On The Turntable: Alice Coltrane May 01 2017

The transcendent music of Alice Coltrane resonates deeper with each passing year. Through impressive releases on the Impulse! label in the late '60s and '70s, Coltrane has become one of the key figures in spiritually-aligned jazz. Even ten years after her death in 2007, Alice's legacy has retained its vital life-force largely because her music is informed by an elusive devotional mystique, which only grew stronger when the pianist/harpist retired to her Ashram outside of Los Angeles in the late '70s.

Luaka Bop's new series World Spirituality Classics focuses on this later period of Coltrane's work. The first title in the series – culled from cassettes recorded between 1982 and 1995 and originally only sold direct through the Ashram – immerses the listener instantly in the communal vibe mid-ritual. Ever-quickening clouds of jubilant group chants, hand-claps and warm synthesizers gradually unfold into Vedic hymns and soulful harmonies.

The real revelation here is Alice's solo voice, as this is the first time that she sings in her recorded catalogue. Coltrane's hypnotic vocalizations are at once understated and held back, yet insistent and passionate.

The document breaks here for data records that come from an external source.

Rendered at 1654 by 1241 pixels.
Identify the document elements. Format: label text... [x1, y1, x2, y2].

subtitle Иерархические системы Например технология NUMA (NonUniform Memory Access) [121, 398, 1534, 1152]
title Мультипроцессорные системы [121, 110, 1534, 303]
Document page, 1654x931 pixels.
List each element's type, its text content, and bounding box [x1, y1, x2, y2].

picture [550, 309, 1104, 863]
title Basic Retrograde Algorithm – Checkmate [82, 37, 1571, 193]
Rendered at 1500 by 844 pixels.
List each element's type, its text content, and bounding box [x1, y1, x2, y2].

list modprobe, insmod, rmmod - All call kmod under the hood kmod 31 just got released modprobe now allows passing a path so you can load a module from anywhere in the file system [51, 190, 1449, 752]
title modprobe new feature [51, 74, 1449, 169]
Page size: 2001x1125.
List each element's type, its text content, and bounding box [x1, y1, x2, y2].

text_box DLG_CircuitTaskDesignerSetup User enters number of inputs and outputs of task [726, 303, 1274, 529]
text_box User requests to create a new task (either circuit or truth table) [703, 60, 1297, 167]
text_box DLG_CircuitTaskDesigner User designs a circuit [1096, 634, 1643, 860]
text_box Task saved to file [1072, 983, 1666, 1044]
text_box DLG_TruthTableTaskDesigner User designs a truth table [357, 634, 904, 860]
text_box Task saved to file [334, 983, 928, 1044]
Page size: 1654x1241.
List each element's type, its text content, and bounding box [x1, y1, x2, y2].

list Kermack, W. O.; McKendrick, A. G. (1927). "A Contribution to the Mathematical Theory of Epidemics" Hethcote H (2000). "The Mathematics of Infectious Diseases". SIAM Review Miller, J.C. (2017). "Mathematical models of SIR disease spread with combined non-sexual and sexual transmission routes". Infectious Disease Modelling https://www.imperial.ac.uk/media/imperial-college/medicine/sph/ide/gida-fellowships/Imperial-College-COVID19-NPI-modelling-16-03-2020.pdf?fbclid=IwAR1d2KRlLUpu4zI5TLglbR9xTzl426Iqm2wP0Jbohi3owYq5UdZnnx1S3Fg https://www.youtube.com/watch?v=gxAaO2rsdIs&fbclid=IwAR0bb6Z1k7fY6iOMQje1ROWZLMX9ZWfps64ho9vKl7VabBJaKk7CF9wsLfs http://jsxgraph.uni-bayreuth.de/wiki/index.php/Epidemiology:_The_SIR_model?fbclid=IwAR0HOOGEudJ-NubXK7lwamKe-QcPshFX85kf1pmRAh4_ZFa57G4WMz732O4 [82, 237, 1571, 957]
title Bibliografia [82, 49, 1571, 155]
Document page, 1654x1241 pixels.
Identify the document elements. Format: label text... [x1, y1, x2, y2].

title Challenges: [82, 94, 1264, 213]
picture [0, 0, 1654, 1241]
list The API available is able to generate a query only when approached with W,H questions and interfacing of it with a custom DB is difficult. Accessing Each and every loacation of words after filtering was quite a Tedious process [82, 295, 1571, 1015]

While mostly featuring later compositions, the record also includes an incredible revisiting of her best known piece, "Journey In Satchidananda," which starts off as a long processional and slowly opens up into a beautifully sonorous chorus.

Alice Coltrane's music is steeped in both gospel and Hindu traditions, but transmitted as if beamed from outer space. Ecstatic music, indeed.